Task description
Copy out the records below, replacing every "Incompleto" with "Parcial" and keeping everything else the same.

Given data

.....

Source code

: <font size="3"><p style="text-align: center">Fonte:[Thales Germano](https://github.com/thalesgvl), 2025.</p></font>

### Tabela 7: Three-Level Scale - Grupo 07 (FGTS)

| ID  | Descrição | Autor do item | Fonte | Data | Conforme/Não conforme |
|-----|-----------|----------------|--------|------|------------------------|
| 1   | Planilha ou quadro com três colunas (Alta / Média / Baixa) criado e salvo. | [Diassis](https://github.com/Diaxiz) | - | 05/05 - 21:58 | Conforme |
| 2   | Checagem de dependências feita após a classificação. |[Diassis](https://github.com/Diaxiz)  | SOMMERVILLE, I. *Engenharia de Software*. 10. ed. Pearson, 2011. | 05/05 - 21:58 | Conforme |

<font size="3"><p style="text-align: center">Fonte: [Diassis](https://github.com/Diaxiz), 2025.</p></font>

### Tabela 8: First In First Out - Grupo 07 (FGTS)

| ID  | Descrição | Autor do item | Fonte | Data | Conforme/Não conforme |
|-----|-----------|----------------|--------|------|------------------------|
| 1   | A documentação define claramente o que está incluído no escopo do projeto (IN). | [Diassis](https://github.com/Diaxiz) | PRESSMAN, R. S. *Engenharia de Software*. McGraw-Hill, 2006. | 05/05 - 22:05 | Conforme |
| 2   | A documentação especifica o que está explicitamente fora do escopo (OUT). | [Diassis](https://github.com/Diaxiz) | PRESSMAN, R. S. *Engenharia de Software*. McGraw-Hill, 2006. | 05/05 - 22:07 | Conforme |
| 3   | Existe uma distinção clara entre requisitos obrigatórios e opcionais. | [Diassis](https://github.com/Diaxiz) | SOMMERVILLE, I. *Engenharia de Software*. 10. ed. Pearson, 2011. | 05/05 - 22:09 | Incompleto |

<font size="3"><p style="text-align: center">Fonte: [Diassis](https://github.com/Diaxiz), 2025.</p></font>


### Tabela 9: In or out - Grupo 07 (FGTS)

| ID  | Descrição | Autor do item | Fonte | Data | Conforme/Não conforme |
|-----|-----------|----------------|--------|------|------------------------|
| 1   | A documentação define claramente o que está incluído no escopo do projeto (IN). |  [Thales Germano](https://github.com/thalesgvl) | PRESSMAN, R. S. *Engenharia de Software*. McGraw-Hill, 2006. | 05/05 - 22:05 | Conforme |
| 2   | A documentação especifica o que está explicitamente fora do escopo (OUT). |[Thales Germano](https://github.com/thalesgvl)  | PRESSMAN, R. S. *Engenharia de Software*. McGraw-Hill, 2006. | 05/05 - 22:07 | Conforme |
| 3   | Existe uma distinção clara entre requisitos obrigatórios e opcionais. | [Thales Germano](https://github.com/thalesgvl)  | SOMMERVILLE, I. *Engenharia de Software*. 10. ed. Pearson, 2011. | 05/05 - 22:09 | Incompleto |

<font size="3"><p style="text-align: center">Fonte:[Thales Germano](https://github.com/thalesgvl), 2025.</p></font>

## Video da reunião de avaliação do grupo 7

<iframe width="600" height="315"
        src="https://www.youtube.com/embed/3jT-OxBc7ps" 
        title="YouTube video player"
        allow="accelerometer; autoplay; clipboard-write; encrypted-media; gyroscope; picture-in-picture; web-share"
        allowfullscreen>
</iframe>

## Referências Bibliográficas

.....

Finished task
Source code

: <font size="3"><p style="text-align: center">Fonte:[Thales Germano](https://github.com/thalesgvl), 2025.</p></font>

### Tabela 7: Three-Level Scale - Grupo 07 (FGTS)

| ID  | Descrição | Autor do item | Fonte | Data | Conforme/Não conforme |
|-----|-----------|----------------|--------|------|------------------------|
| 1   | Planilha ou quadro com três colunas (Alta / Média / Baixa) criado e salvo. | [Diassis](https://github.com/Diaxiz) | - | 05/05 - 21:58 | Conforme |
| 2   | Checagem de dependências feita após a classificação. |[Diassis](https://github.com/Diaxiz)  | SOMMERVILLE, I. *Engenharia de Software*. 10. ed. Pearson, 2011. | 05/05 - 21:58 | Conforme |

<font size="3"><p style="text-align: center">Fonte: [Diassis](https://github.com/Diaxiz), 2025.</p></font>

### Tabela 8: First In First Out - Grupo 07 (FGTS)

| ID  | Descrição | Autor do item | Fonte | Data | Conforme/Não conforme |
|-----|-----------|----------------|--------|------|------------------------|
| 1   | A documentação define claramente o que está incluído no escopo do projeto (IN). | [Diassis](https://github.com/Diaxiz) | PRESSMAN, R. S. *Engenharia de Software*. McGraw-Hill, 2006. | 05/05 - 22:05 | Conforme |
| 2   | A documentação especifica o que está explicitamente fora do escopo (OUT). | [Diassis](https://github.com/Diaxiz) | PRESSMAN, R. S. *Engenharia de Software*. McGraw-Hill, 2006. | 05/05 - 22:07 | Conforme |
| 3   | Existe uma distinção clara entre requisitos obrigatórios e opcionais. | [Diassis](https://github.com/Diaxiz) | SOMMERVILLE, I. *Engenharia de Software*. 10. ed. Pearson, 2011. | 05/05 - 22:09 | Parcial |

<font size="3"><p style="text-align: center">Fonte: [Diassis](https://github.com/Diaxiz), 2025.</p></font>


### Tabela 9: In or out - Grupo 07 (FGTS)

| ID  | Descrição | Autor do item | Fonte | Data | Conforme/Não conforme |
|-----|-----------|----------------|--------|------|------------------------|
| 1   | A documentação define claramente o que está incluído no escopo do projeto (IN). |  [Thales Germano](https://github.com/thalesgvl) | PRESSMAN, R. S. *Engenharia de Software*. McGraw-Hill, 2006. | 05/05 - 22:05 | Conforme |
| 2   | A documentação especifica o que está explicitamente fora do escopo (OUT). |[Thales Germano](https://github.com/thalesgvl)  | PRESSMAN, R. S. *Engenharia de Software*. McGraw-Hill, 2006. | 05/05 - 22:07 | Conforme |
| 3   | Existe uma distinção clara entre requisitos obrigatórios e opcionais. | [Thales Germano](https://github.com/thalesgvl)  | SOMMERVILLE, I. *Engenharia de Software*. 10. ed. Pearson, 2011. | 05/05 - 22:09 | Parcial |

<font size="3"><p style="text-align: center">Fonte:[Thales Germano](https://github.com/thalesgvl), 2025.</p></font>

## Video da reunião de avaliação do grupo 7

<iframe width="600" height="315"
        src="https://www.youtube.com/embed/3jT-OxBc7ps" 
        title="YouTube video player"
        allow="accelerometer; autoplay; clipboard-write; encrypted-media; gyroscope; picture-in-picture; web-share"
        allowfullscreen>
</iframe>

## Referências Bibliográficas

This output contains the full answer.